HAILE SELASSIE*

A propósito da (alegada)fraude eleitoral

 

A base de todo processo que dará origem a uma informação pronta e consistente obedece originalmente a um método na concepção, elaboração, compreensão e processamento de dados de forma sistemática e organizada por ordem específica. A sua materialização possibilita a criação de planos de ação de forma eficaz e eficiente; logo, estar informado ou gerir uma determinada informação não nos condiciona necessariamente a tomar as melhores decisões, pois a sua condição, enquanto informação, foi gestada ou melhor, teve a sua origem a partir de uma base de dados quase sempre desconhecida.

Entender os mais variados fenómenos através do fluxo de informações pressupõe inicialmente o conhecimento de fonte primária. É necessário mergulhar no âmago das questões, vencer a desconfiança selectiva e analisar os dados brutos apenas com a intenção de descobrir a verdade. Esse método filosófico de investigação nos proporciona a oportunidade de conhecer o processo inteiro e não apenas parte dele. Entendo que detalhes importantes têm sido sistematicamente sonegados pela classe falante do País, por desconhecimento, pelo desejo visceral de se contrapor ao Governo ou por malícia consciente.

Quem controla e faz a gestão dos dados controla concomitantemente todo processo que culminará em informação e terá a capacidade singular  de moldar os dados  de acordo com a respectiva conveniência. Quando aventamos a possibilidade de possível fraude no Sistema Eleitoral angolano, a esmagadora maioria da opinião  revela-se frívola e insustentável, razão pela qual o Governo consegue contestá-las com enorme facilidade, inclusive nas falas de elementos sem qualquer qualificação. A fraude em matéria do voto começa no monopólio do tratamento, captação e manipulação dos dados; ou seja, o único órgão capaz de manipular e gerir os dados eleitorais para que posteriormente possa ser replicado ou configurado como informação disponível aos  demais é o mesmo órgão (partido-MPLA) que também concorre nas mesmas eleições. Além de um claro conflito de interesse, há claramente a evidência de informação privilegiada e falta de transparência.

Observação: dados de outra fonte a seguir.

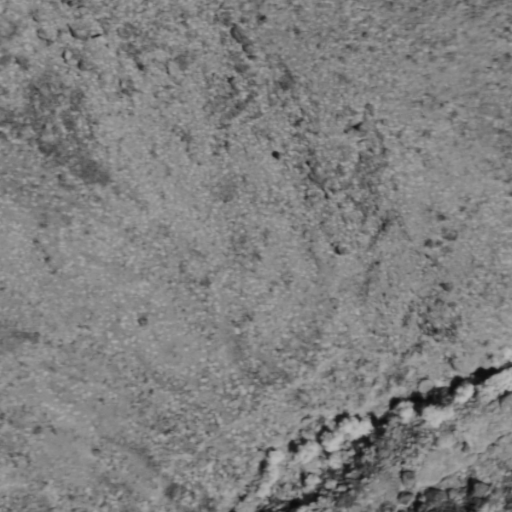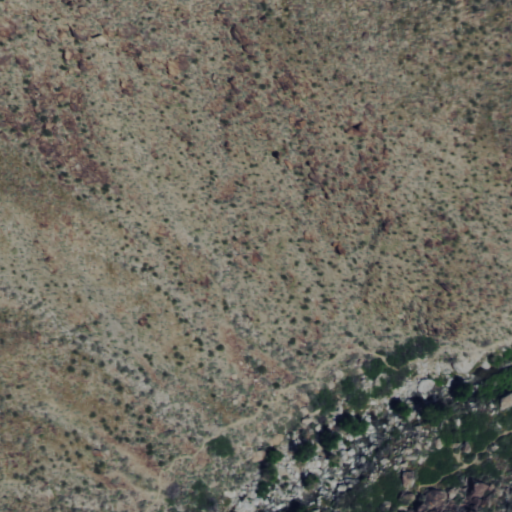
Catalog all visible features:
road: (188, 468)
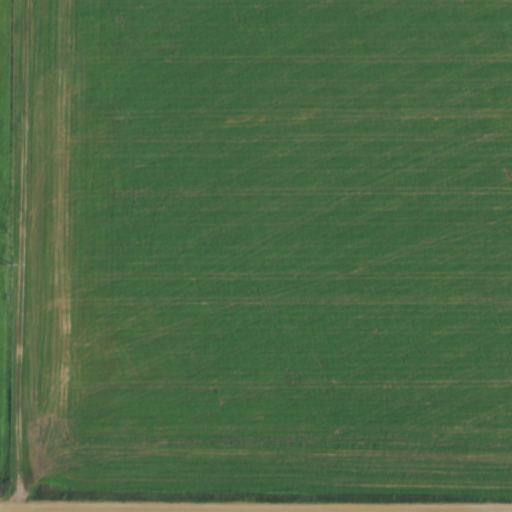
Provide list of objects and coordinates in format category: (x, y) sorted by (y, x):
power tower: (6, 265)
road: (255, 506)
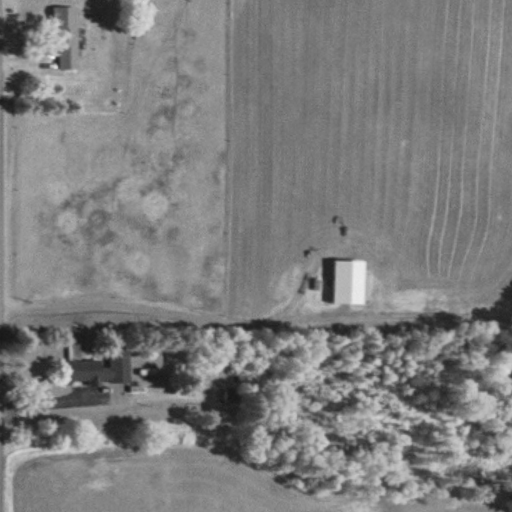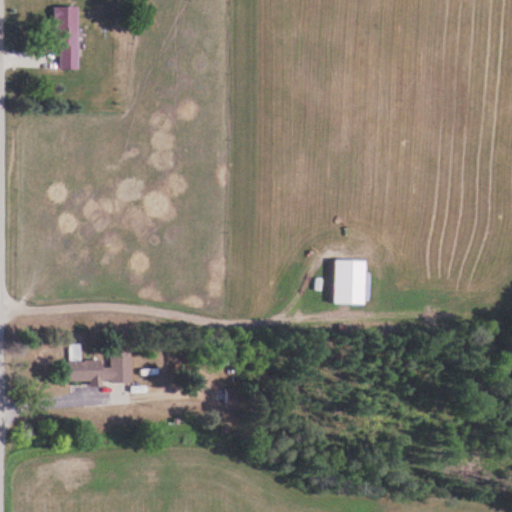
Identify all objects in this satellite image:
building: (68, 38)
building: (99, 367)
building: (234, 395)
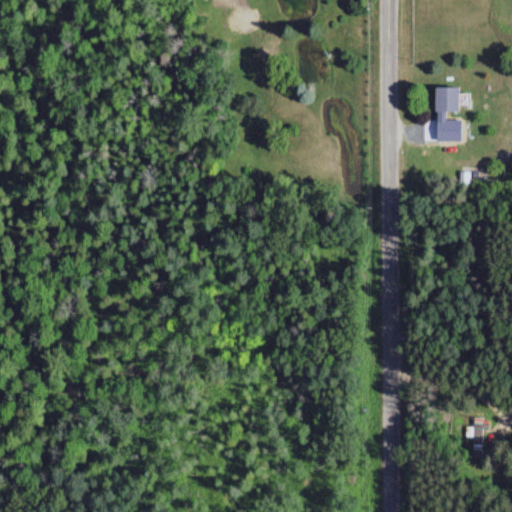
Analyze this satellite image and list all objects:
building: (230, 2)
building: (257, 19)
building: (456, 99)
building: (508, 171)
road: (389, 256)
building: (480, 431)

Quem detém a exclusividade dos dados, certamente concentra o poder de analisar, antever e solucionar qualquer questão, antes mesmo que dados se tornem uma informação a ser veiculada. A CNE, partidos políticos, a Imprensa, tribunais e demais órgãos estão inteiramente alheios, como meros espectadores e de formal servil limitam-se a receber apenas a informação  que lhe é apresentada pelo MPLA, quando, na verdade, caberia tal função, a uma comissão mista, partilhado por todos órgão interessados (partidos, sociedade civil organizada, academia, igrejas e etc).

O leitor familiarizado com os meus artigos, certamente está a par do meu cepticismo relativamente ao processo eleitoral e a tomada do poder por meio desse dispositivo sem antes correr o MPLA a ponto de o enfraquecê-lo e somente desferir o golpe final. O MPLA é um monstro ávido a consumir tudo que lhe vem à face, como tal, vencê-lo exige habilidade específicas. Essa incompreensão proposital do referido fenómeno acarreta consequências graves e mais, apenas atribui legitimidade ao processo internamente fraudulento desde a origem. Não adianta desprezar a História, a origem dos fenómenos. O MPLA tem um DNA. Rastrear o conjunto de ideias e o processo do qual foi concebido, nos ajudará a entender a sua natureza interna, concepções, funcionalidade e estratégia.

Não exige soluções fáceis, por mais árdua e amarga que seja a tarefa, mas é preciso conhecer o inimigo melhor que ele mesmo. Essa polidez moral e o ar de superioridade destilada pelos opositores do Regime ante ao um adversário sem escrúpulos tem um custo alto para os angolanos. Eleição é apenas mais uma das enumeras etapas de um processo, não é o fim.